[[ Supplied records, beginning ]]

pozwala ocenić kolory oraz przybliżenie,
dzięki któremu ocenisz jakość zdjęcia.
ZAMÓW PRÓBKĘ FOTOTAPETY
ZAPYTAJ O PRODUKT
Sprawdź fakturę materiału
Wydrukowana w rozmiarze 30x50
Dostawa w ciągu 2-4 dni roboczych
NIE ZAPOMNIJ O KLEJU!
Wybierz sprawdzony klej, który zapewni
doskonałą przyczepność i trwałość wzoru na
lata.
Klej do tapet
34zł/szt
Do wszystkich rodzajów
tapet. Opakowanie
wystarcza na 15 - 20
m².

[[ Supplied records, end ]]

• **Aim of the exercise**
Format the lines of transcribed text in the rows above as a numbered list, one line per item, and leave out any blank lines.

• **Task solution**
1. pozwala ocenić kolory oraz przybliżenie,
2. dzięki któremu ocenisz jakość zdjęcia.
3. ZAMÓW PRÓBKĘ FOTOTAPETY
4. ZAPYTAJ O PRODUKT
5. Sprawdź fakturę materiału
6. Wydrukowana w rozmiarze 30x50
7. Dostawa w ciągu 2-4 dni roboczych
8. NIE ZAPOMNIJ O KLEJU!
9. Wybierz sprawdzony klej, który zapewni
10. doskonałą przyczepność i trwałość wzoru na
11. lata.
12. Klej do tapet
13. 34zł/szt
14. Do wszystkich rodzajów
15. tapet. Opakowanie
16. wystarcza na 15 - 20
17. m².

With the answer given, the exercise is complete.